Daims and Fisher briefly sparred on the procedure for changing the Town Charter, and each cited different sections of statute that address how the Selectboard is to call a meeting and whether it has to happen during a Special Town Meeting or during Annual Representative Town Meeting.

Seeking clear guidelines

Gander asked her colleagues to use this incident as an opportunity to craft clear guidelines on how to petition for amendments to the Town Charter.

“I know how it feels to be on the other end of getting, like, eight different answers to something that should be a clear pathway,” Gander said, and clarity is crucial “especially if people are [trying] to participate in the democratic process.”

Selectboard member David Schoales agreed, and asked Town Clerk Hilary Francis and Town Attorney Robert Fisher to create a checklist for changing the charter “so this doesn’t happen again.”

Elwell also agreed, and urged residents seeking charter changes to “engage early” with the town attorney, because there may be aspects that require more research or assistance even beyond an instructional checklist or outline.

O’Connor asked Daims if there was a particular significance of getting the youth suffrage question on the November ballot.

“We’ve been getting a lot of support for it in the past few months,” Daims said, and her group wants to put the question before voters on the ballot for the November elections to take advantage of the momentum.

Additionally, Daims said she “heard it takes a long time to get [things] on the legislative agenda,” and by March, “there’s only two months left in the session, so this may not happen until 2020.”

The Selectboard approved two hearings on the matter — the first during the Oct. 2 regular Board meeting and the second on Oct. 9, which will require a special Board meeting.
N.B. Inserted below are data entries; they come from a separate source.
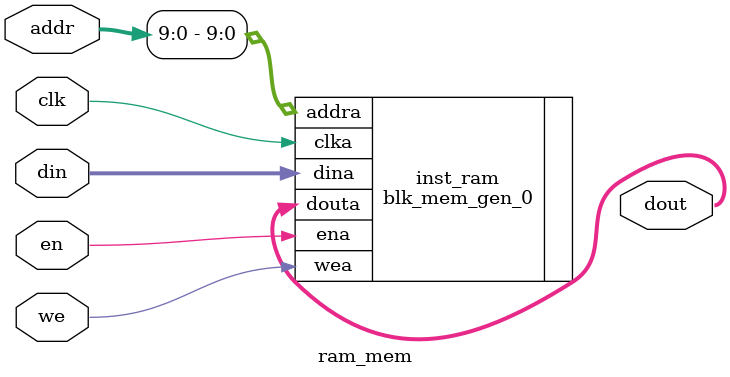
<source format=v>
`timescale 1ns / 1ps

//Ram-Module Used for the Data-Memory
module ram_mem(
    input clk,
    input [31:0]addr,
    input en,input we,
    input [31:0]din,
    output [31:0]dout
    );
    
    blk_mem_gen_0 inst_ram(
        .douta(dout),//data-out
        .addra(addr[9:0]),//addr
        .clka(clk),//clk
        .dina(din),//data-in
        .ena(en),//enable
        .wea(we)//write-enable
     );
endmodule

</source>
O’Connor noted those meetings will be warned on Aug. 31.

Elwell added, “then it will be included and warned in January for the Town Meeting elections on March 5.”

Elwell and every Selectboard member apologized to Daims, and many said this process was an important learning experience. Starr encouraged Daims and anyone else considering a petition or charter change to “come to us,” saying, “we’re here for you.”

Disappointed with the process

Mark Tully, who consults with Brattleboro Common Sense, expressed his disappointment with the process.

“I’m glad this has been an educational experience for you, but it’s unfortunate this issue has been derailed,” he told the board.

Tully said Fisher “keeps contradicting himself,” and that “there are contradictory statutes.” He continued, “I don’t consider this a comprehensive legal analysis for this reason, and given a few more days, we may find other interpretations.”

In his response, Fisher said he is “only pointing out the two mechanisms” — a petition or a Selectboard action — for calling a public meeting to vote on the question. Fisher said, like Elwell, that some of the confusion was a result of town staff’s rush to figure out how to “make this work,” and “we were buoyed by expectations that it would.”

Fisher said “we’re happy to” review petitions and help petitioners, and the earlier the better.

O’Connor thanked Daims, and told her, “we’ll get this right.”

“I’m definitely disappointed by the confusion inflicted by the town on this process,” Daims told The Commons.

“There’s been a lot of miscommunication, and they didn’t convey the right deadlines. They flip-flopped four or five times,” she said.

“I don’t think it was intentional,” she said, “but it’s unfortunate because they didn’t know the deadlines and it’s their job to know, and to tell people.”

Daims told The Commons she was committed to getting the youth suffrage question onto the ballot, despite the setback, and “I encourage people to come out and vote, and to come to the public hearings.”

“It’s not the most terrible outcome, getting it on the March ballot,” Daims said.